Balık hafızalı bir toplum olduğumuz söylenir.
O halde gelin hafızalarımızı tazeleyelim, 20 Mayıs’a dönelim.
Ekip otomobiliyle Çevre Yolu‘ndan Ankara istikametine ilerleyen polis memuru Servet Ildız, Çağlayan Tır Parkı civarında, emniyet şeridinde bir trafik kazasına rastlıyor.
Bunun üzerine aracından inerek kazaya müdahale etmek istiyor Ildız.
Bu sırada aynı istikamette ilerleyen bir TIR, kaza yapan otomobile yandan çarpıyor.
Kaza yapan otomobille TIR‘ın arasında sıkışan Ildız, oracıkta şehit oluyor.
Talihsiz olayı hatırladınız mı?
Peki polis memurunu şehit eden TIR şoförü nerede biliyor musunuz?
4 ay cezaevinde kaldı ve mahkemenin 4 yıl 2 ay hapis cezasının ardından serbest bırakıldı.
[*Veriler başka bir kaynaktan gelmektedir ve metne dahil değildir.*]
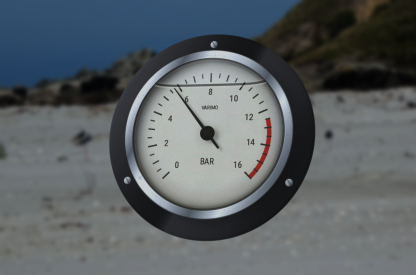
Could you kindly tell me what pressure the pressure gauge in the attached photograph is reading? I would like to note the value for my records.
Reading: 5.75 bar
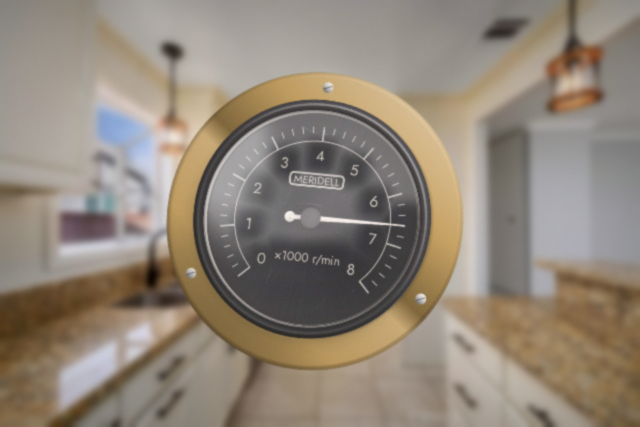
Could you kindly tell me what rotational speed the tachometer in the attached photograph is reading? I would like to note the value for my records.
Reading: 6600 rpm
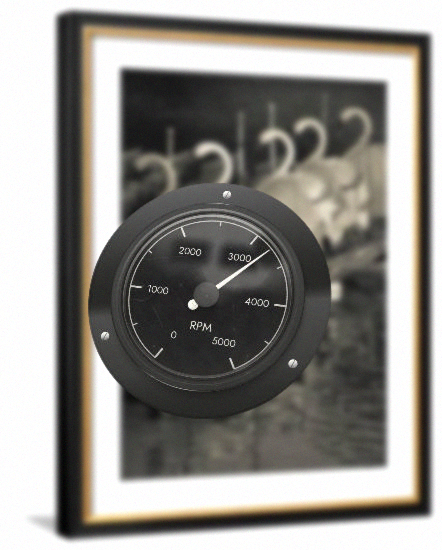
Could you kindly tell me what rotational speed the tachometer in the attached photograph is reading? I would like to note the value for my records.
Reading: 3250 rpm
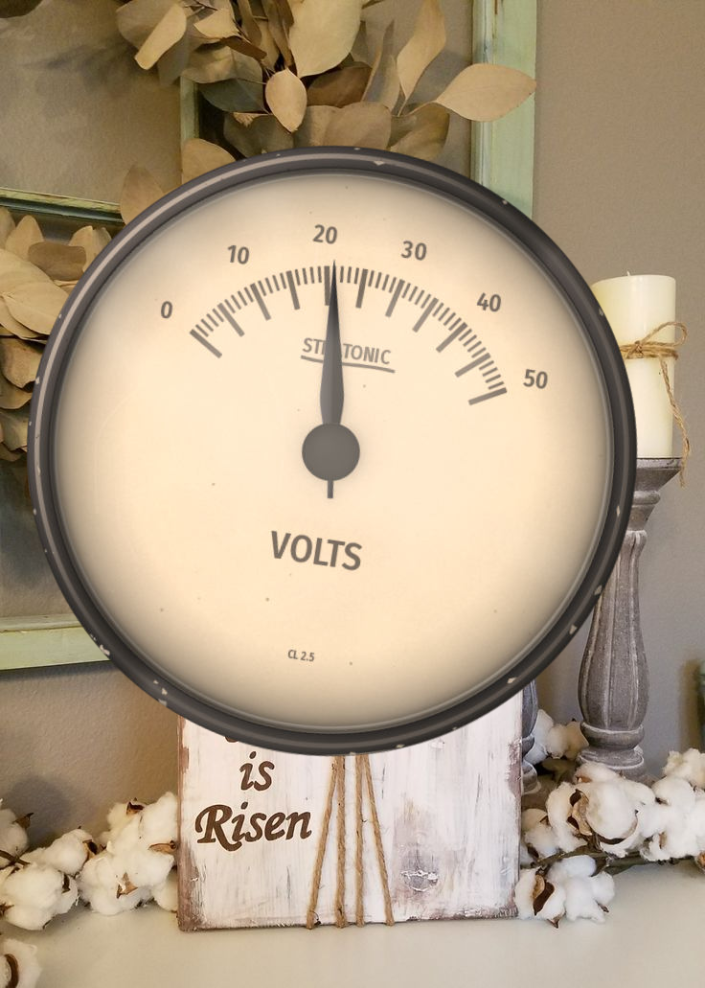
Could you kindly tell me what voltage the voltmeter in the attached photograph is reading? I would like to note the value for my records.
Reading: 21 V
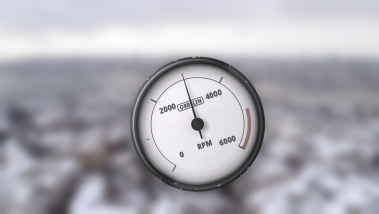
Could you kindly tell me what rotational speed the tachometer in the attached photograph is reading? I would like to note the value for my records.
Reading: 3000 rpm
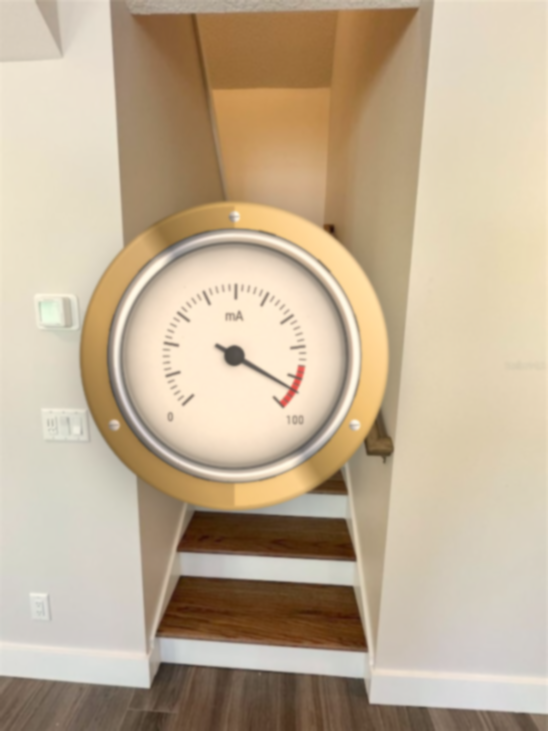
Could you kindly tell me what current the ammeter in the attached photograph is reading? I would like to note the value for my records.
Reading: 94 mA
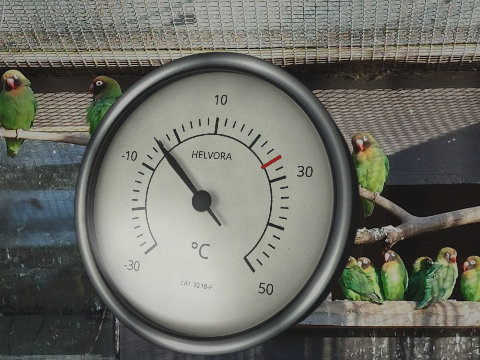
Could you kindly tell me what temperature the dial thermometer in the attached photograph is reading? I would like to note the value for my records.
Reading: -4 °C
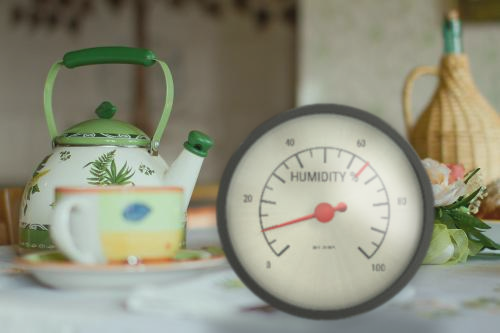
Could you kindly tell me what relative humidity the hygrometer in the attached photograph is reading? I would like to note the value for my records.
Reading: 10 %
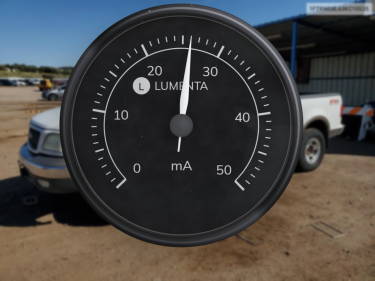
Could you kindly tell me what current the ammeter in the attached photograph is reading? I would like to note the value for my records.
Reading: 26 mA
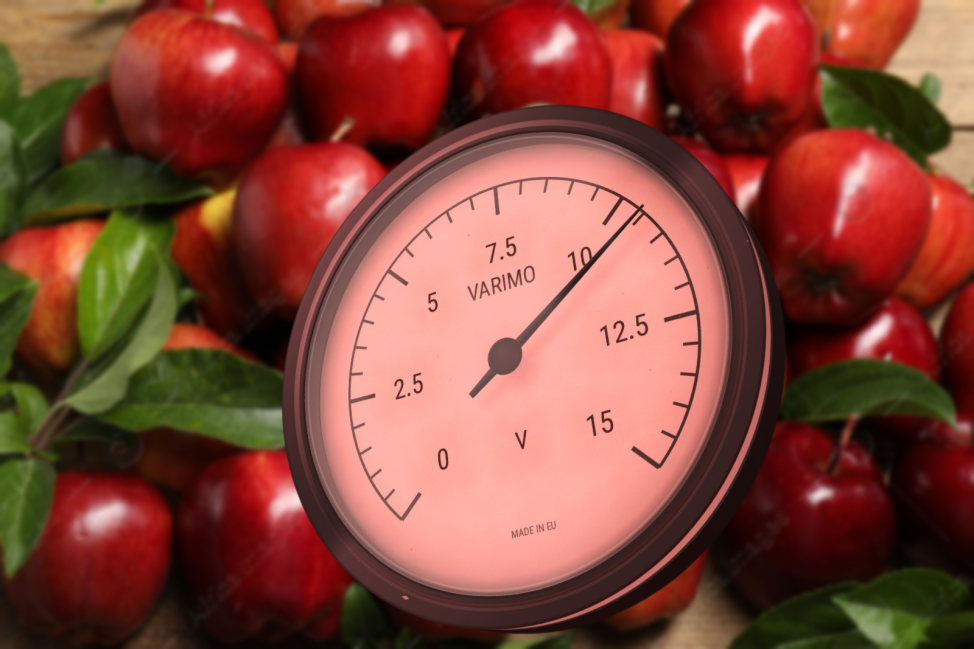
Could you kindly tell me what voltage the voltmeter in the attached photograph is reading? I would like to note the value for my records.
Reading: 10.5 V
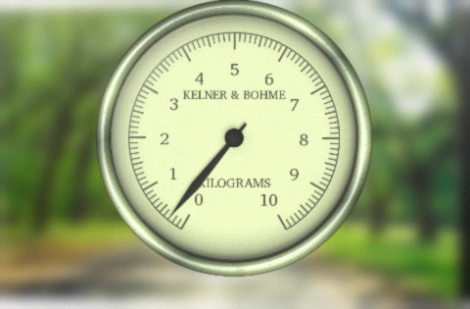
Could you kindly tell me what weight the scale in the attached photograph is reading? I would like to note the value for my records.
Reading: 0.3 kg
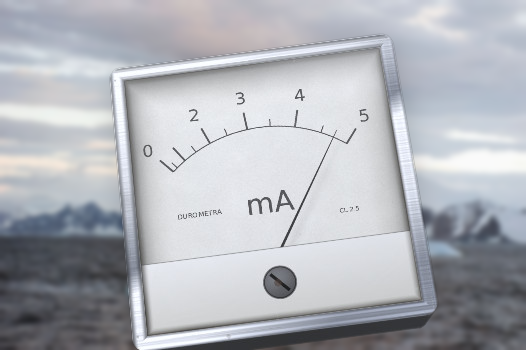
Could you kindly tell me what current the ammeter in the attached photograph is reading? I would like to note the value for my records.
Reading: 4.75 mA
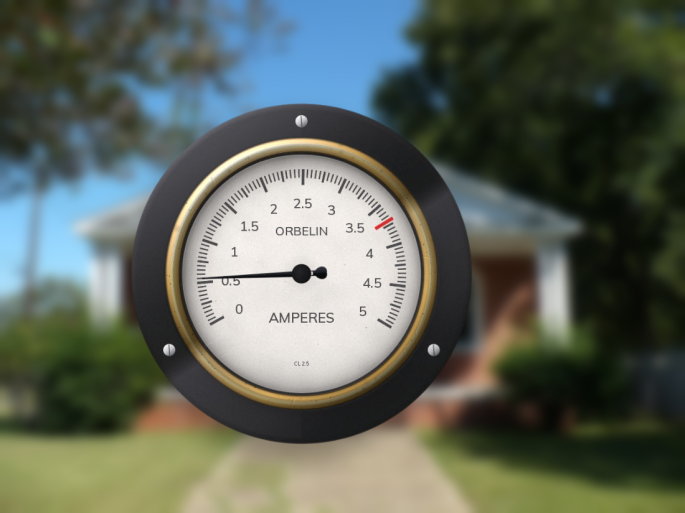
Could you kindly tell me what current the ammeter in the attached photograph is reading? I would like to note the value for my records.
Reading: 0.55 A
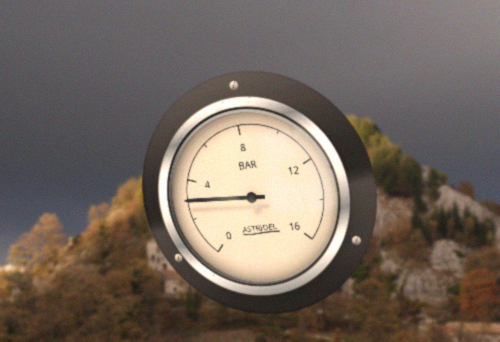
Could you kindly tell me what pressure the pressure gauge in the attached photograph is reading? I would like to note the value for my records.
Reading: 3 bar
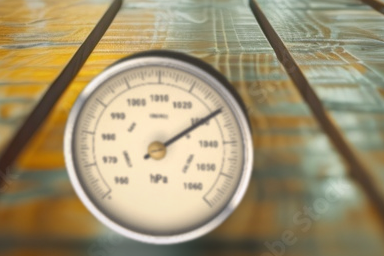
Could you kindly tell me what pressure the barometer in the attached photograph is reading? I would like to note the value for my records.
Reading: 1030 hPa
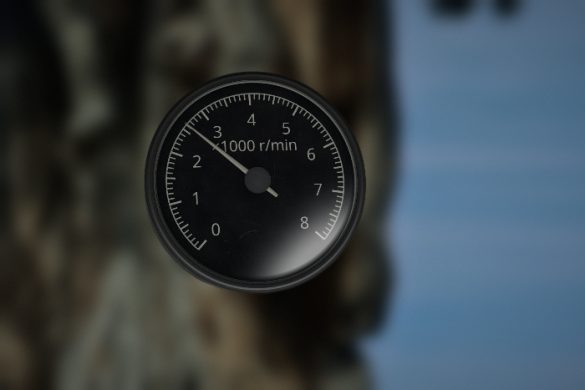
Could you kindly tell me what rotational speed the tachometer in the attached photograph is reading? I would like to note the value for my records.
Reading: 2600 rpm
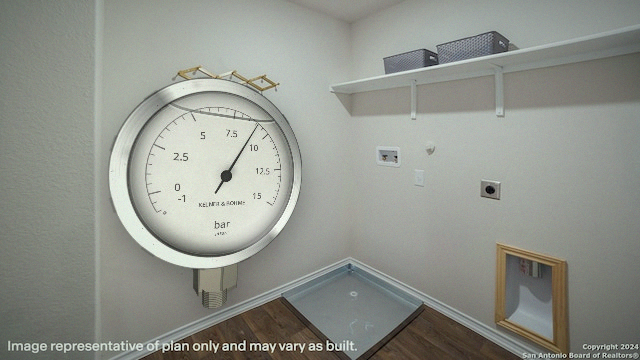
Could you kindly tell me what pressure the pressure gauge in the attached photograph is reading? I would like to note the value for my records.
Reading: 9 bar
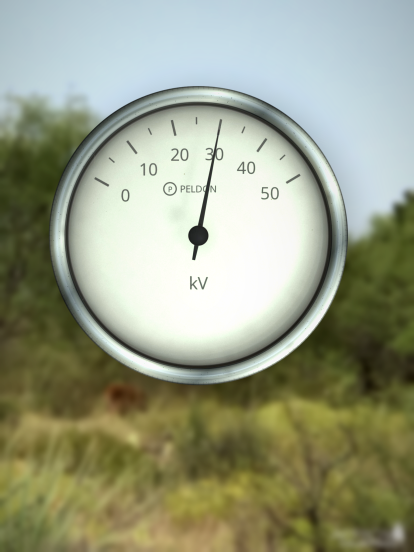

Yine Bursa’da bir taksi şoförü yolunda giderken kafasına vinç düşmüş ve yaşamını yitirmişti.
O vinç şirketinin ortağı ve operatör de mahkeme kararıyla serbest kaldı.
Birinin cezası paraya çevrildi, diğerininki ertelendi.
Sosyal medyada bu tahliye haberlerine tek bir tepki mesajına rastladınız mı?
Yazılı ve görsel medyada, bir tek eleştiri okuyup, izlediniz mi?
Elbette hayır…
Çünkü, şehit polis ve taksi şoförü gariban insanlardı.
Esasında, Türkiye‘de binlerce ölümcül kazada, binlerce sanık salıveriliyor.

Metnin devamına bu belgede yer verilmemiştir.